Joe's 2024 Exit Results in Hunter Biden's 'Art' to Face Value Plunge
Now that President Joe Biden’s political career is officially over, Hunter Biden must find a new way to profit himself, given that his family can no longer peddle money from shady foreign businesses and his so-called “art” deals.
According to experts in the art industry, Hunter Biden’s art career is a thing of the past. Now that the president’s time in the District of Corruption is over, so is his son’s shady art business.
“His father is no longer relevant in the maelstrom, which is politics,” Charlie Horne, president of Gurr Johns, an art valuation and advisory firm, told the outlet. He predicted that over time, Hunter Biden’s art market will be “wash[ed] away.”
“His cachet will be short-lived. I don’t think he’s ever gotten real traction,” he continued.
Critics say Hunter Biden’s short-lived art “career” was boosted solely by his father’s influence in Washington—and that may be true because only ten people bought his paintings for $1.5 million.

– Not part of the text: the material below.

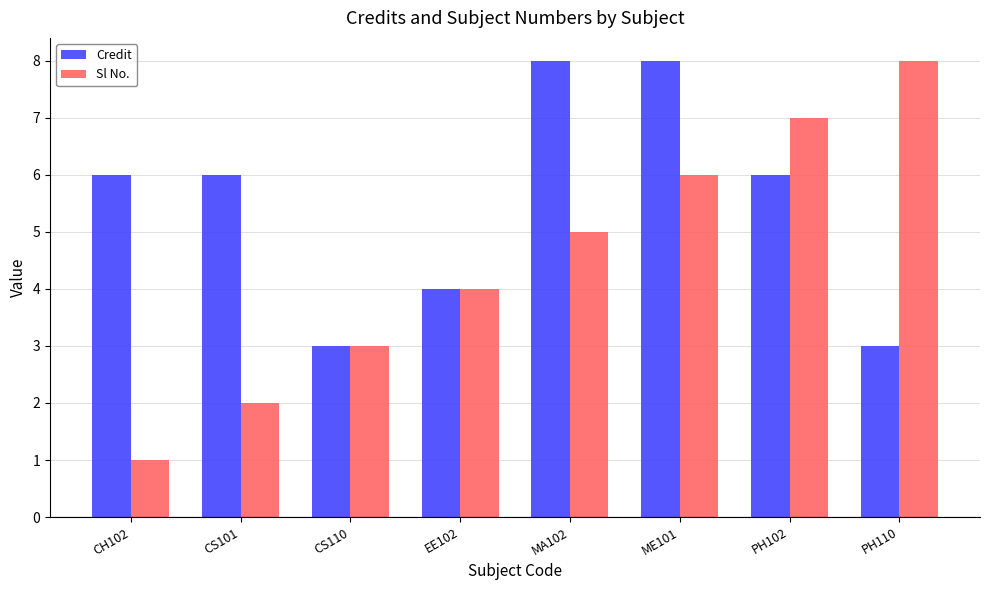

How many bars are there in each group?

2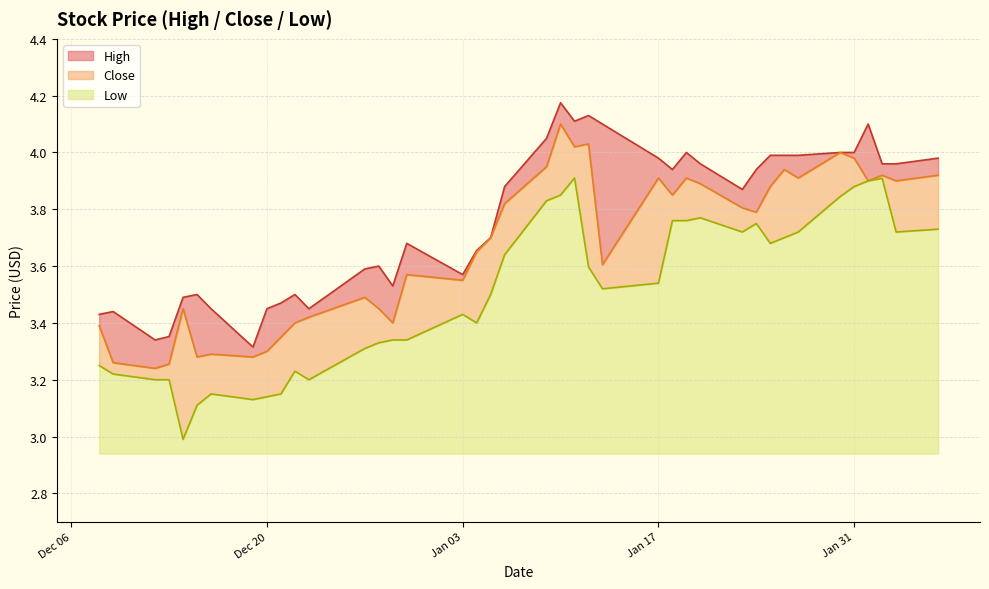

Does the chart have visible grid lines?

Yes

Last year, the GOP-controlled House Oversight and Accountability Committee investigated the Biden family to learn more about the anonymous individuals who purchased Hunter Biden's "art" at exorbitant prices. Some of his paintings, which look like a third-grader spilled paint on a canvas, were reportedly worth between $75,000 and $500,000— sold through Georges Bergès Gallery. However, there has been a lack of transparency about who is buying his pieces.
Chairwoman of art market studies at the Fashion Institute of Technology, Natasha Degen, pointed out that the value that Hunter Biden’s art sold does not match the value of the work itself.
The Biden family has a history of using their family name for financial or political gain, and Hunter’s art dealings were no exception. Perhaps the first son sold his paintings at an inflated price so that buyers could have access to then-Vice President Biden or meetings in the Oval Office.
At one point, Hunter Biden claimed art would be his full-time career. However, now that he has been convicted of gun crimes, he has more to worry about than whether he will use red or yellow paint to blow through a straw and onto a piece of paper and call it “art.”